Like the nearly 2,000 other Americans killed in the horrific fighting at Belleau Wood near the Belgian border, Stockham helped make the U.S. Marines the most feared fighting force in the world. Legend has it that the Marines fought so ferociously that the Germans called them “devil dogs.” It was also where Marine Capt. Lloyd Williams replied to a French colonel’s order to turn back to Paris thusly: “Retreat, Hell! We just got here.” It didn’t matter what Williams or Stockham thought about Wilsonian interventionism. It mattered that they were willing to lay down their lives for their comrades and their mission. That’s the way that it works in a nation with a civilian-controlled military. The people who must willingly go to their deaths must also honor the decisions of flawed leaders in an imperfect system.

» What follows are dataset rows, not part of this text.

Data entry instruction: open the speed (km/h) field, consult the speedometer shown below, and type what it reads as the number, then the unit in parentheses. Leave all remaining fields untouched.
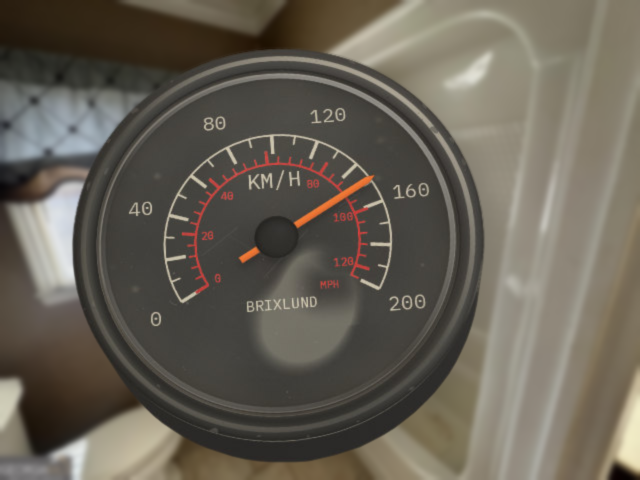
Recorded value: 150 (km/h)
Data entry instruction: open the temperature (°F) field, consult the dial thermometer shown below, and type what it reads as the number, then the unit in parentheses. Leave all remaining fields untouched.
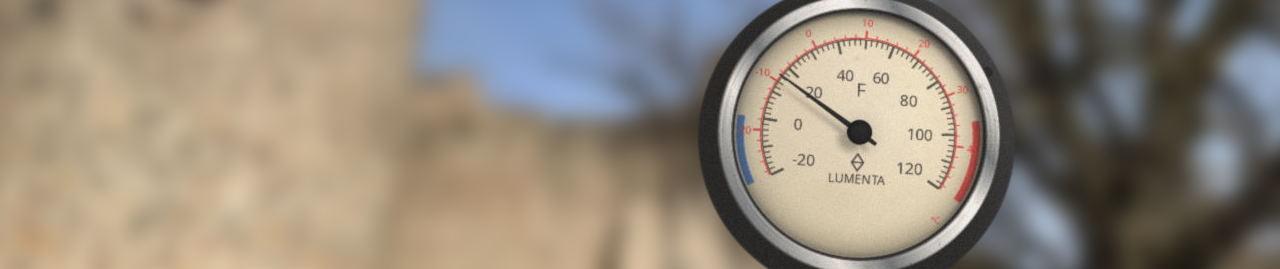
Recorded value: 16 (°F)
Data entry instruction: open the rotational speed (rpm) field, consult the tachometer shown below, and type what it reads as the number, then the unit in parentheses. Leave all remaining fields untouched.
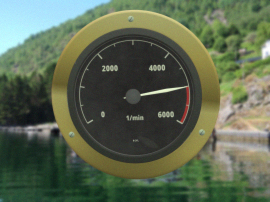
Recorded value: 5000 (rpm)
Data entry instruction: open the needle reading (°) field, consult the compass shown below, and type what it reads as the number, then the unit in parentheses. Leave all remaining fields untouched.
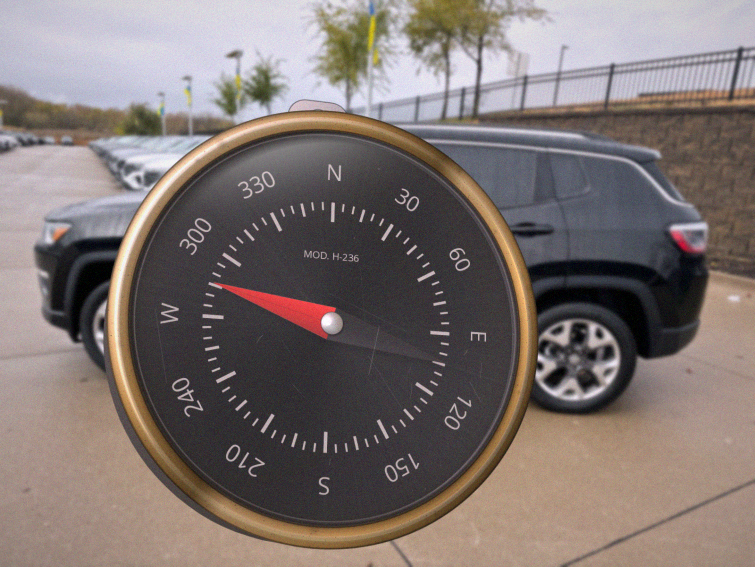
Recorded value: 285 (°)
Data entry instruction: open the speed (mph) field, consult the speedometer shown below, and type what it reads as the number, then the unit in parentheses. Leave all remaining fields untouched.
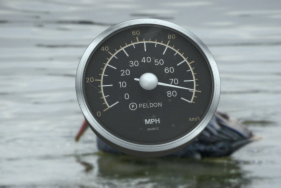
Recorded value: 75 (mph)
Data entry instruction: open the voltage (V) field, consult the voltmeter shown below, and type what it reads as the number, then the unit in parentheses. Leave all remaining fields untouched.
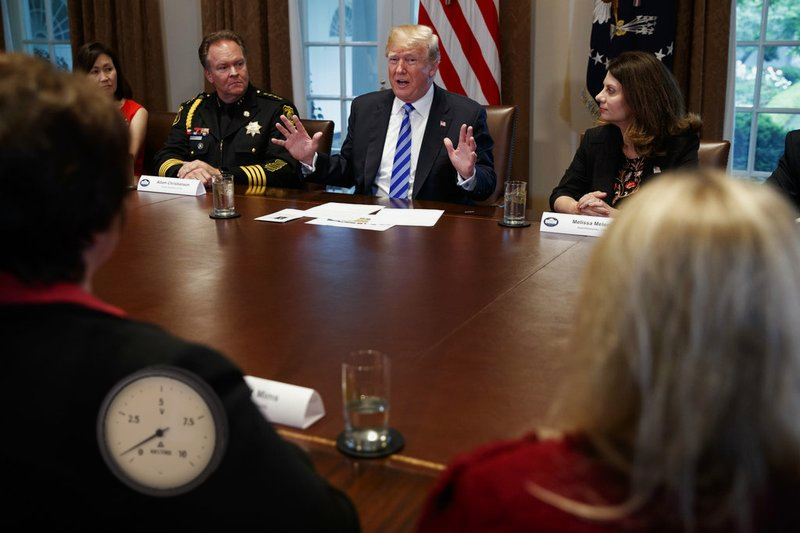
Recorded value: 0.5 (V)
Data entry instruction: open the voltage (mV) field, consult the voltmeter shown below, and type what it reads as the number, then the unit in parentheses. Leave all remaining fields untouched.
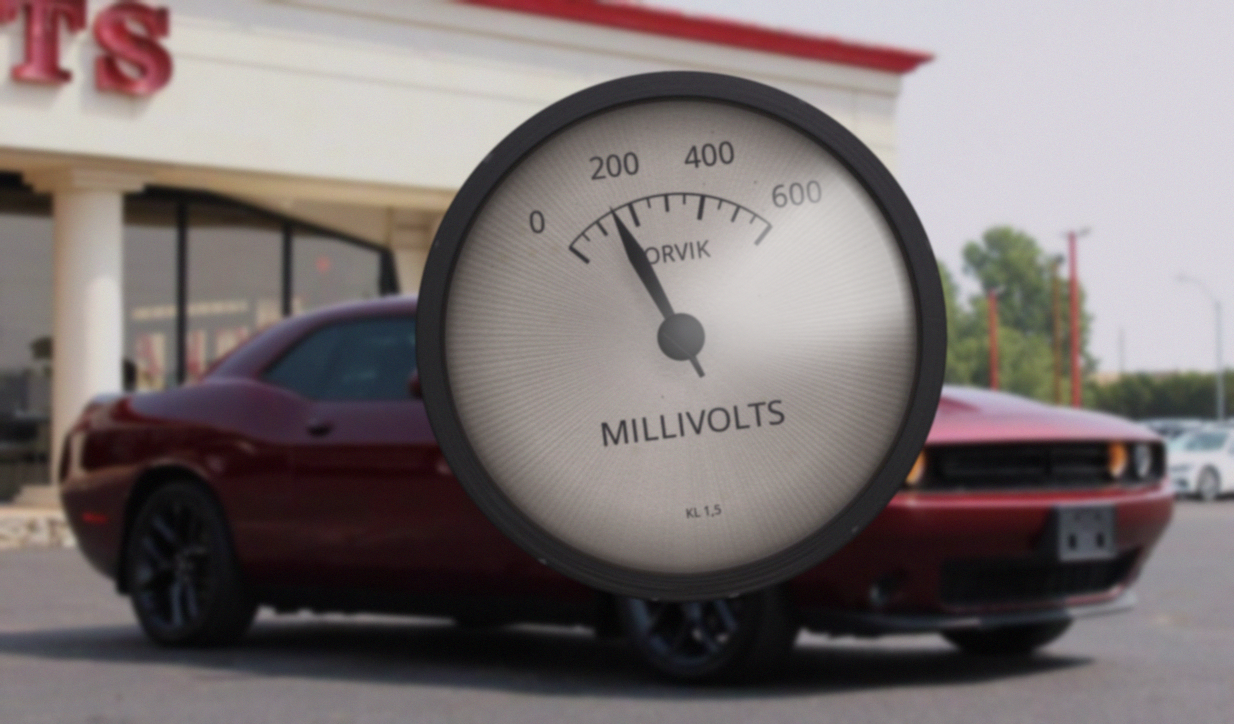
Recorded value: 150 (mV)
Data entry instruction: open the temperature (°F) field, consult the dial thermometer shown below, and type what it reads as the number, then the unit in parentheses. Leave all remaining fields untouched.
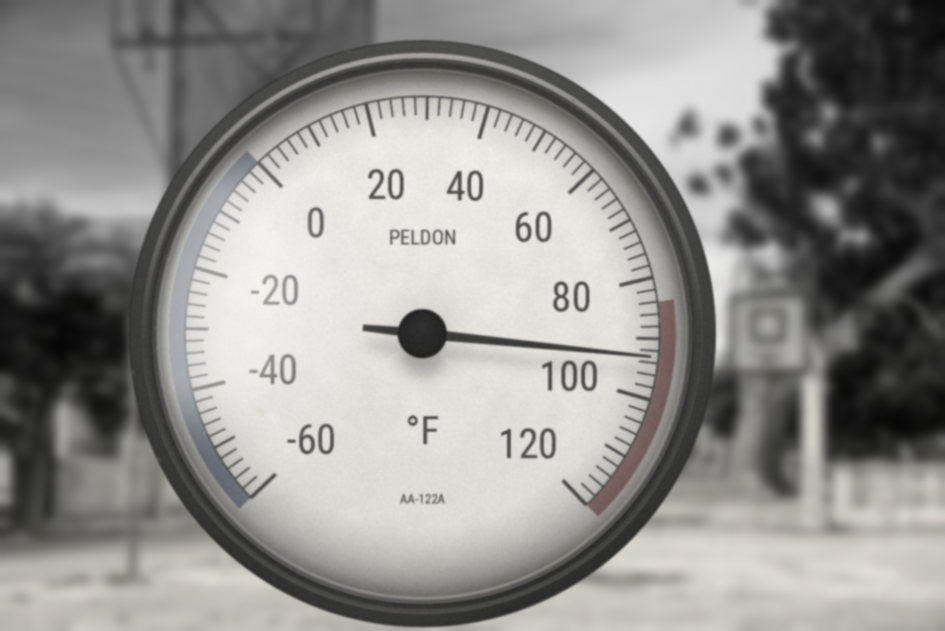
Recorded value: 93 (°F)
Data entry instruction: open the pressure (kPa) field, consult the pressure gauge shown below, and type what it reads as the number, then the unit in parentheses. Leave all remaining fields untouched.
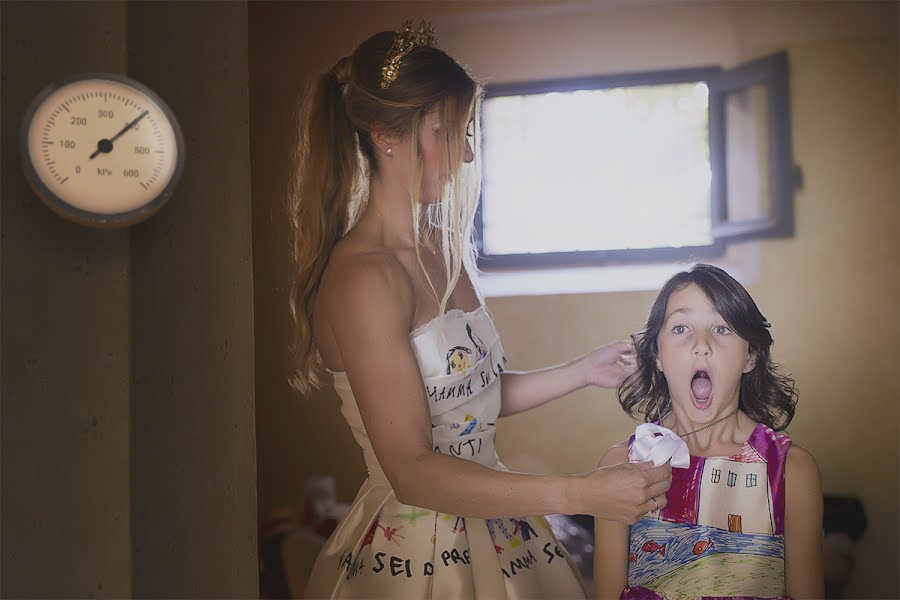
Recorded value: 400 (kPa)
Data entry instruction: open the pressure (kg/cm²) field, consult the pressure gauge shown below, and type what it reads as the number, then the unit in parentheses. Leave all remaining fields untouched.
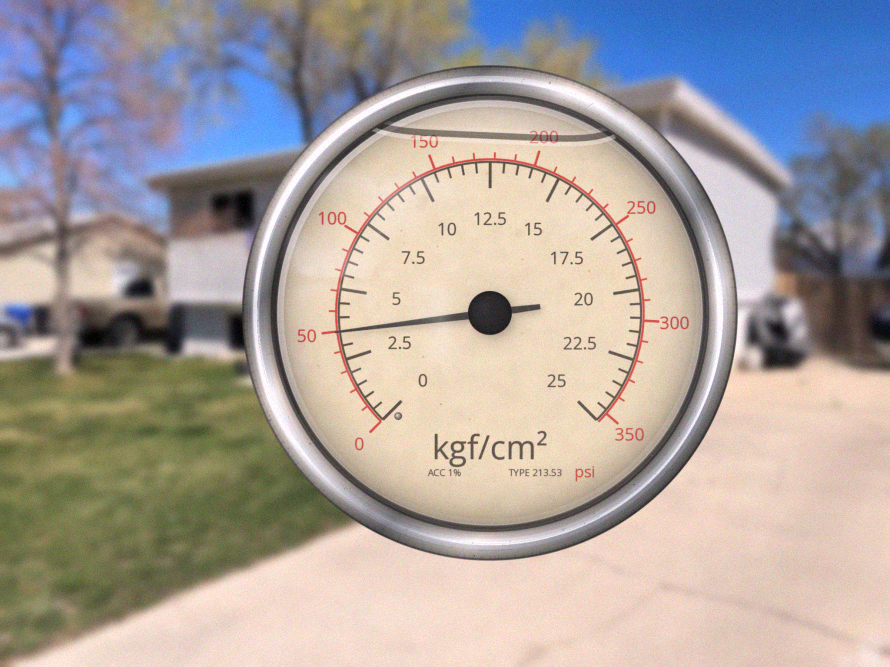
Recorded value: 3.5 (kg/cm²)
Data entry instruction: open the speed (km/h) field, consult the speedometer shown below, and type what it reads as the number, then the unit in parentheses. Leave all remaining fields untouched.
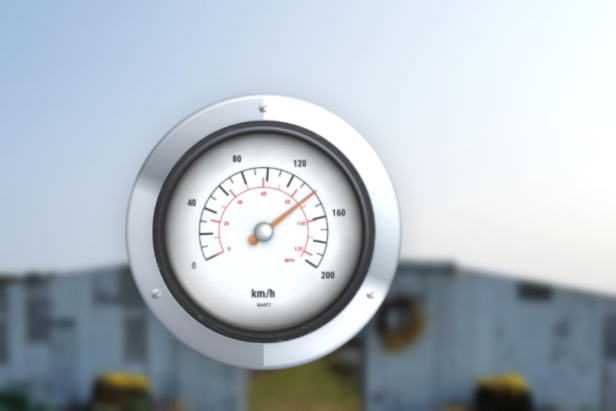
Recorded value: 140 (km/h)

Stockham’s grave, like those of hundreds of thousands of our war dead, will be decorated today for Memorial Day. But we have to remember that those flowers are not just to honor them, but to remind us civilians of our duty. We must strive to be worthy of their sacrifices – most of all in the political system that will decide where the heroes of the next generation will be asked to give what Abraham Lincoln called “the last full measure of devotion.” And we must remember that every lie told by a leader, every incitement of hatred for political gain, and every desperate grasp at power for its own sake desecrates the same monuments that will be garlanded today.